Hace dos semanas, un buen amigo circulaba por una calle de Caracas, cuando un guardia nacional lo detuvo en una alcabala de control. “Papeles”, le pidió. Mi amigo se los entregó. Al encontrar que todo estaba en regla, le pidió que abriera el capó. “¿Tiene una servilleta, o un trapo?” Mi amigo le extendió una toallita húmeda. “¡Ayyyy!”, exclamó el guardia. “No se lee el serial del motor… este carro está detenido porque puede ser robado”.
Mi amigo no se quería bajar, porque el GN llevaba la mascarilla casi de babero, pero antes de que le llevaran el carro, lo hizo, no antes sin pedirle que se la colocara bien. El serial se veía perfecto y así se lo hizo saber al funcionario. “Lo importante es que yo lo vea… no que tú lo veas”… Ya había pasado al tuteo. Y luego de una intrascendente conversación de “llame a un superior suyo y que venga”… “mis superiores están todos en otros operativos”, el GN se destapó: “Podemos hacer otra cosa… tengo un bebé y tiene hambre. Si me traes comida para él, te devuelvo tus papeles y te vas”.
Mi amigo me confiesa que fue en ese momento cuando lo vio detalladamente: estaba literalmente famélico. Del tuteo pasó al “usted” nuevamente: “¿sabe, doctor?… Es que, si no nos morimos de coronavirus, nos vamos a morir de hambre”. No hay que decir que el GN esa tarde regresó a su casa con dos buenas bolsas repletas de cereal, leche, compotas, galletas, chocolates…

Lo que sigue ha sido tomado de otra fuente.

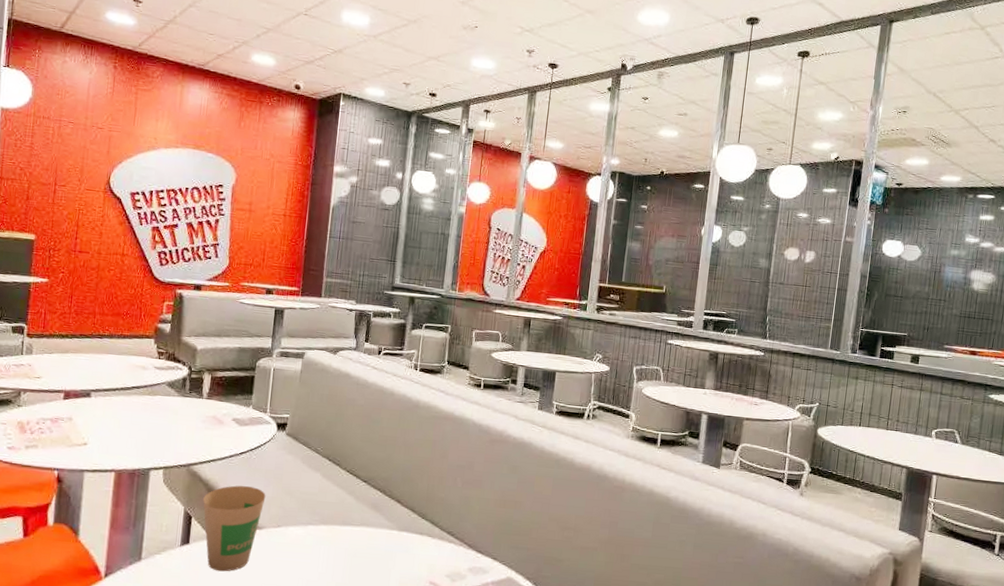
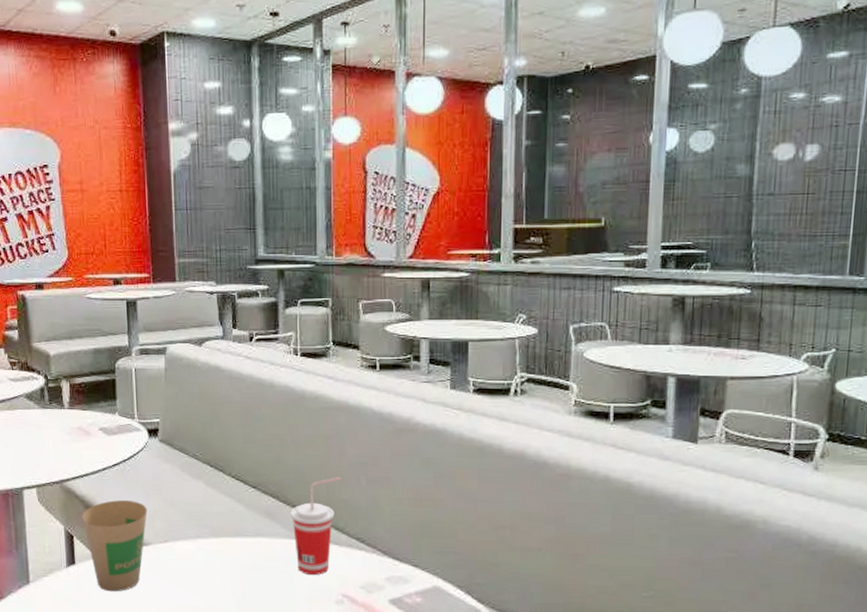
beverage cup: none [393,477,442,564] -> present [290,477,342,576]

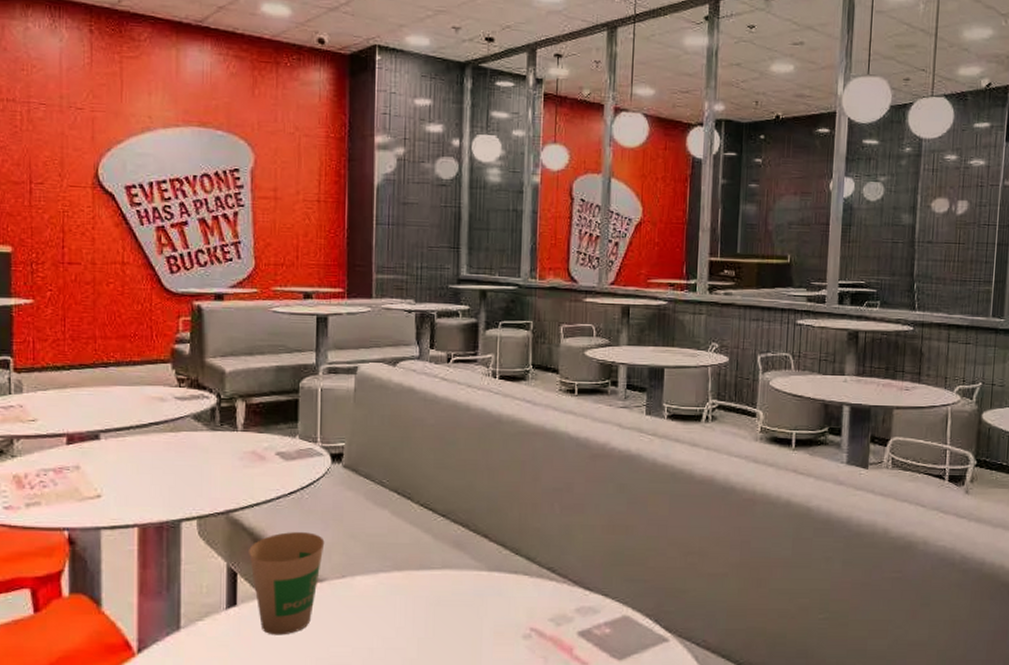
beverage cup: present [290,477,342,576] -> none [480,504,536,609]

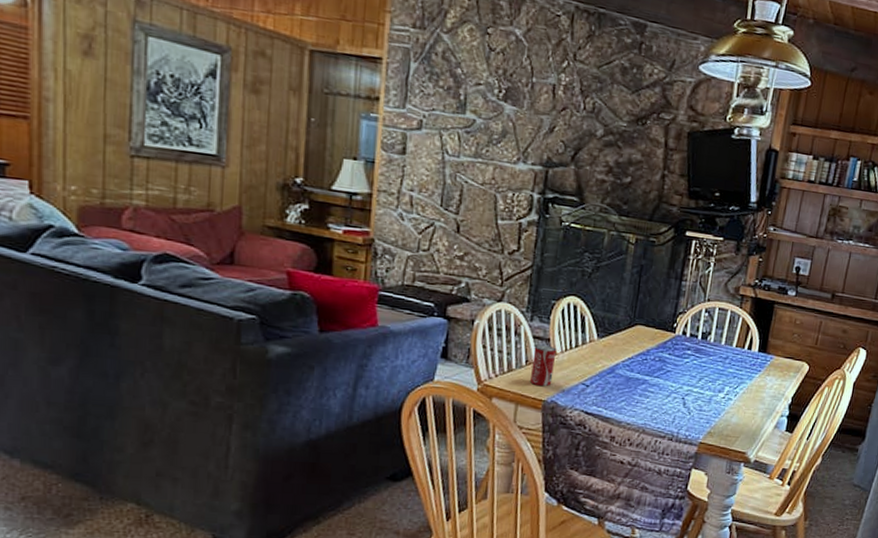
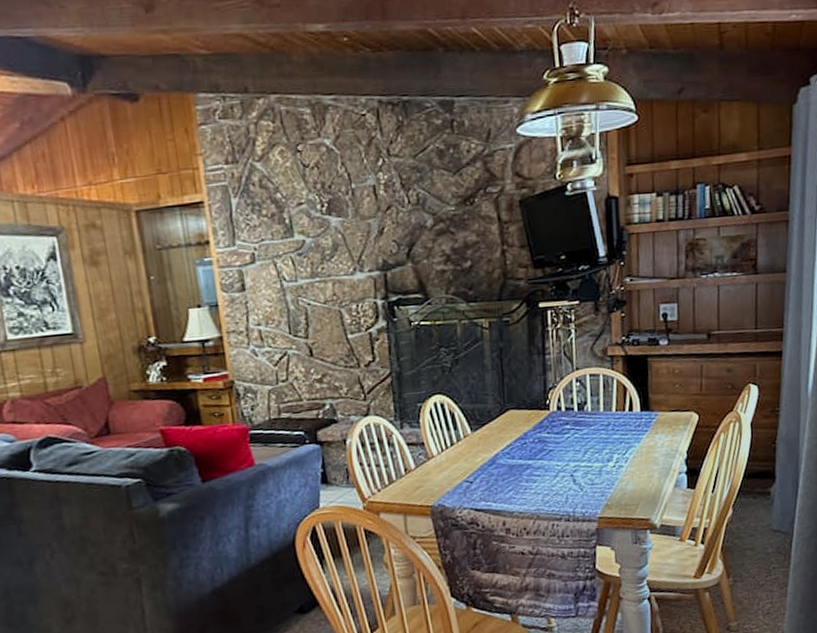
beverage can: present [529,344,557,387] -> none [410,449,435,493]

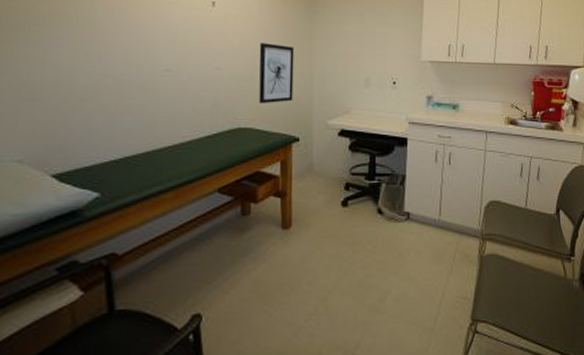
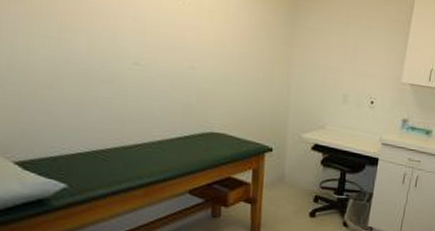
wall art: present [258,43,294,104] -> none [233,45,273,111]

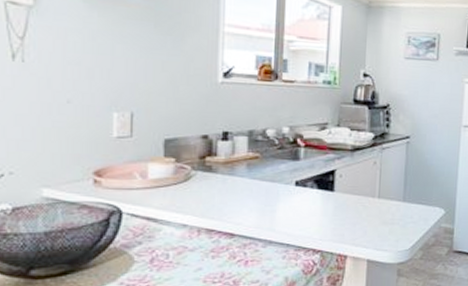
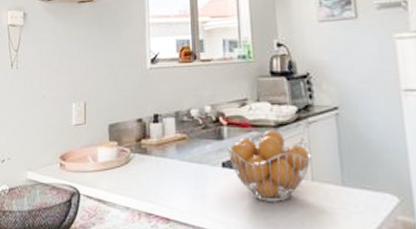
fruit basket: none [302,153,382,216] -> present [227,130,312,202]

“¿Qué hubieras hecho tú si te hubiera pasado a ti?”, me preguntó mi amigo. “Pues creo que lo mismo que tú”, le respondí… Hasta hace algo más de un par de años, yo era una ferviente luchadora frente a las matracas. “Póngame la multa”, les decía. Pero cuando el hambre se apoderó de Venezuela, entendí que ellos también eran víctimas y que la matraca era su manera de alimentar a sus familias. Procuro llevar siempre algo de comer en el carro para darles algo, sobre todo a los niños que deambulan por nuestras calles pidiendo limosna. Recuerdo una vez que tenía una caja de chocolates que me había enviado una de mis hijas que vive fuera y se la di a un grupo de niños en un semáforo de la avenida Libertador. Ninguno tenía más de 10 años. Los gritos de alegría y gratitud quedaron grabados en mi memoria. Ellos quedaron felices, yo llegué a mi casa llorando.

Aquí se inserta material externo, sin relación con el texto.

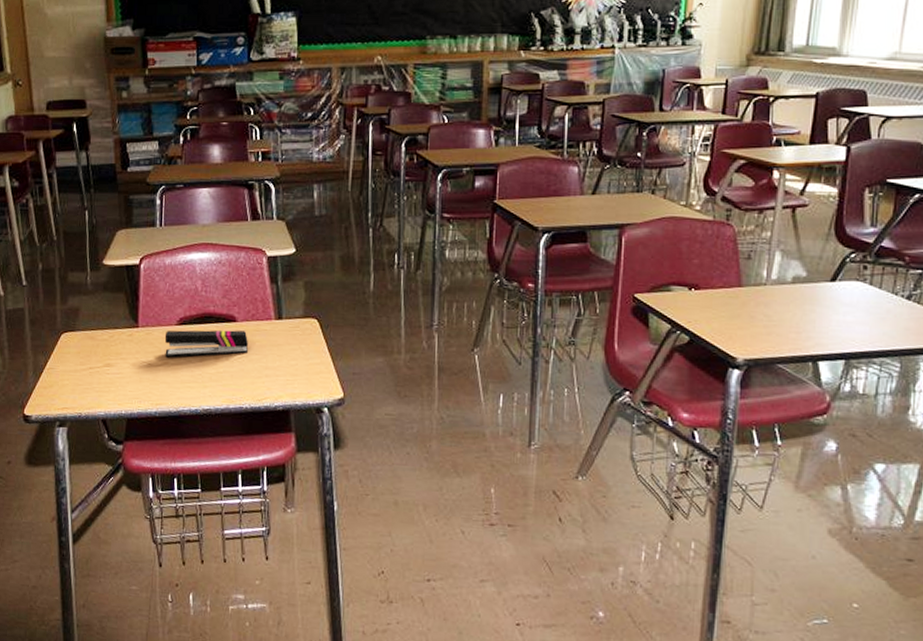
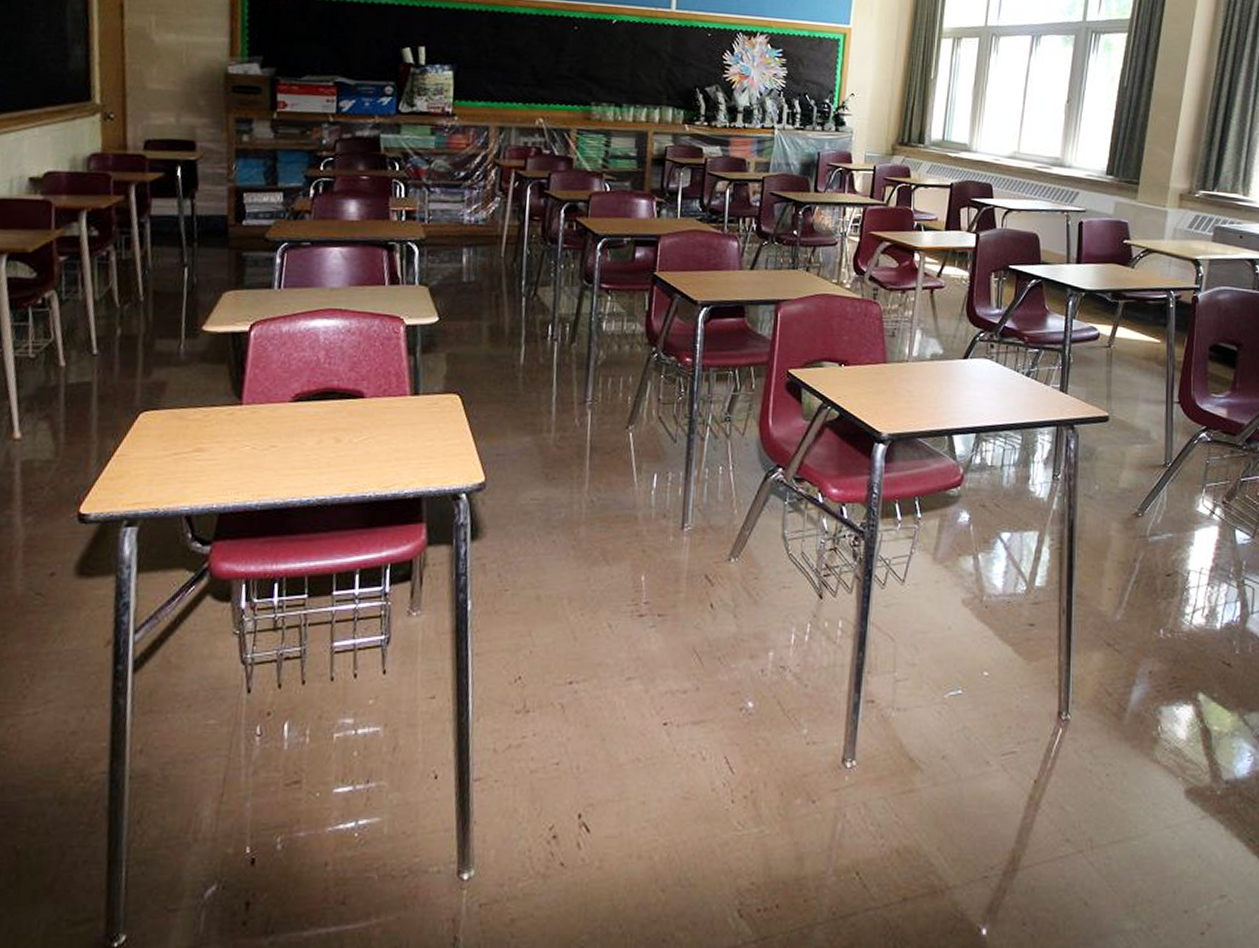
stapler: present [164,330,248,358] -> none [273,407,377,440]

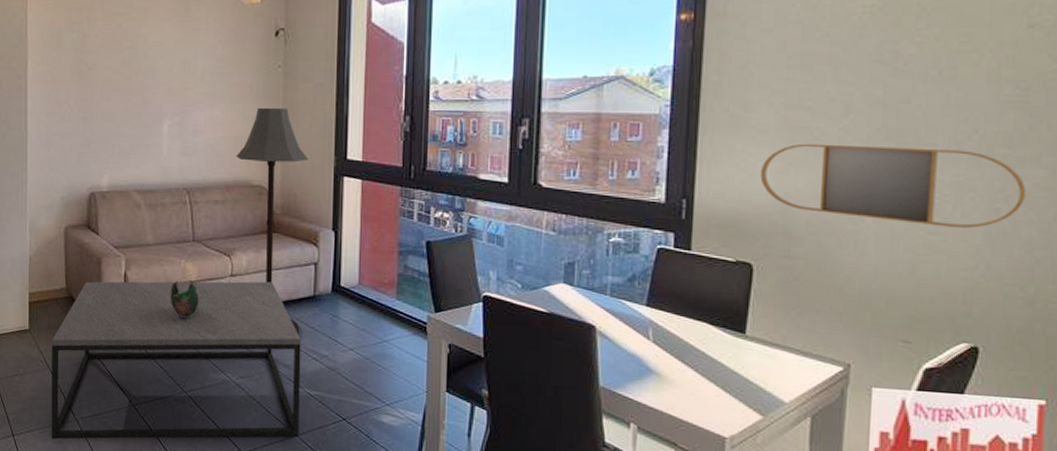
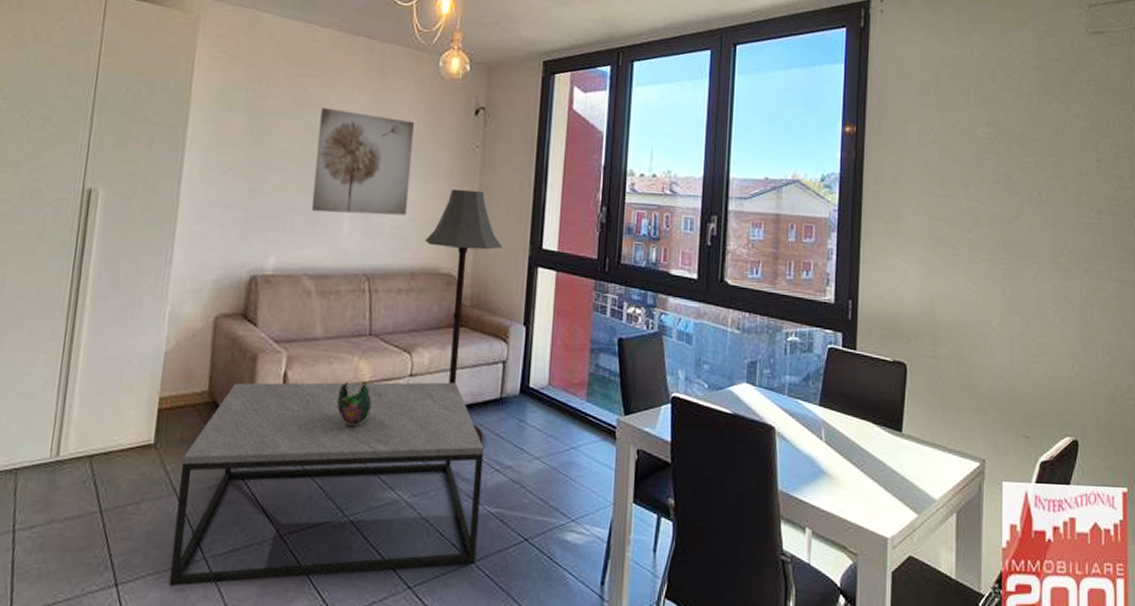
wall art: none [134,41,220,136] -> present [311,107,415,216]
home mirror: present [760,143,1027,228] -> none [911,251,1104,332]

El dilema que hoy se le presenta a más de las tres cuartas partes del pueblo venezolano es si morirse de hambre, o morir de coronavirus. La primera, es casi una certeza. La segunda, una probabilidad. Las cuarentenas locas impuestas por el régimen de Nicolás Maduro no hacen sino empeorar la situación. Esta semana ha circulado un video del Metro de Caracas literalmente atapuzado de gente, con cero distanciamiento social. ¿Qué se gana entonces decretando cuarentena estricta la semana siguiente? ¿Es que acaso el coronavirus entra en estado latente durante la semana de flexibilización? ¿Qué alternativa le queda a una población que depende del día a día para subsistir? Como dijo el guardia nacional, o se mueren de hambre, o se mueren de coronavirus. Y la segunda tiene menor probabilidad hasta ahora.

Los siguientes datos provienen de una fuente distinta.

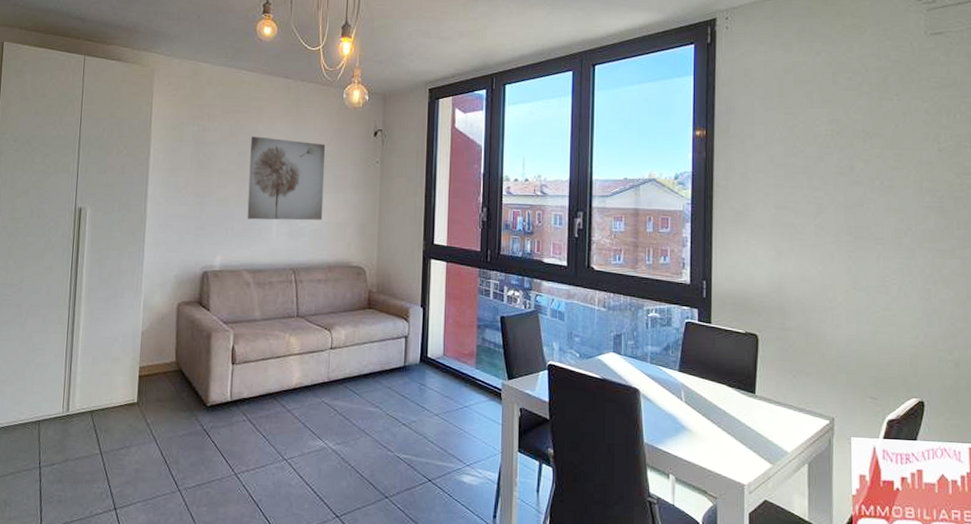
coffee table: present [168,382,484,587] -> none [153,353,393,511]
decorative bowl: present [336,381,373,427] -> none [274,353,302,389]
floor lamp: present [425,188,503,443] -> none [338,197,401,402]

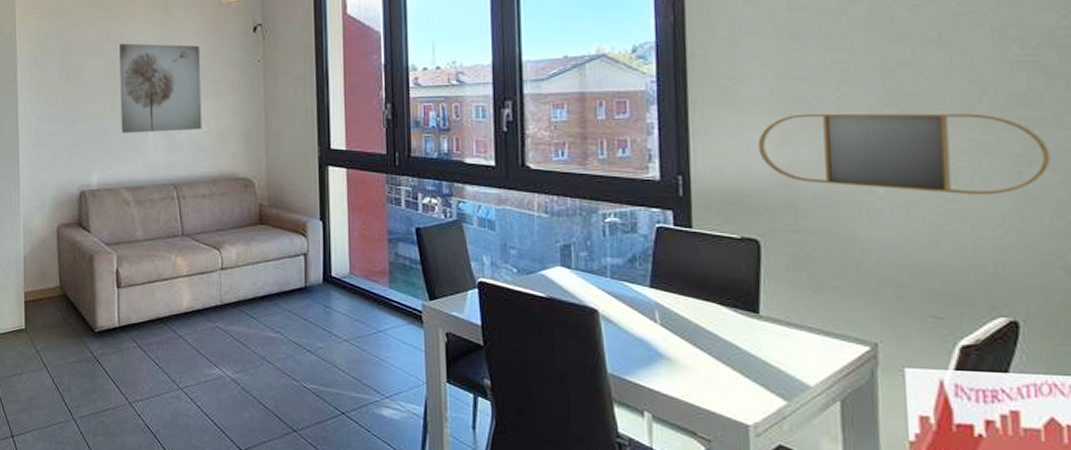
home mirror: none [760,236,947,305] -> present [758,113,1051,194]

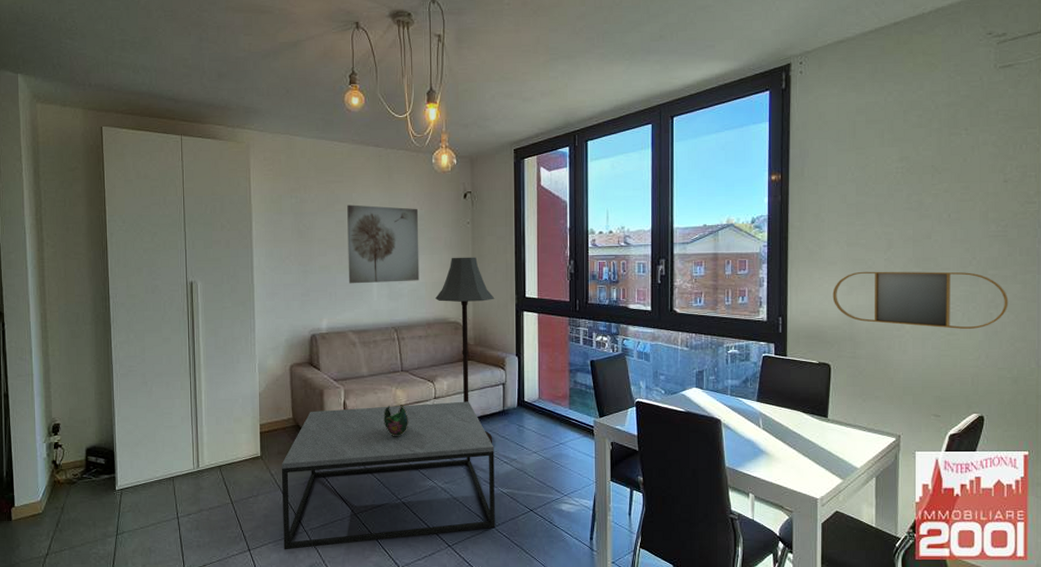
coffee table: none [47,274,298,440] -> present [281,401,495,550]
decorative bowl: none [162,275,192,314] -> present [384,405,409,437]
floor lamp: none [221,101,293,327] -> present [435,257,495,443]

En Venezuela apenas empezamos a conocer la dimensión de la pandemia. El régimen maquilla cifras, cambia las causas de los decesos por “neumonía severa”, “paro respiratorio”, hasta “broncoaspiración”, y se jacta de tener “un número reducido de muertes”. En Guayaquil fue dantesco lo que sucedió con la mortandad. Los cadáveres eran lanzados a las calles… Y Ecuador está mucho mejor que nosotros.
¿Qué va a pasar aquí?… No lo sé, ojalá existieran las bolas de cristal para ver el futuro… Pero temo que lo que se nos viene encima sea una tragedia de dimensiones descomunales. Y todo será culpa de Nicolás Maduro y sus sátrapas. De lo que no tengo dudas, y para eso no necesito la bola de cristal, es de que algún día pagarán por ello.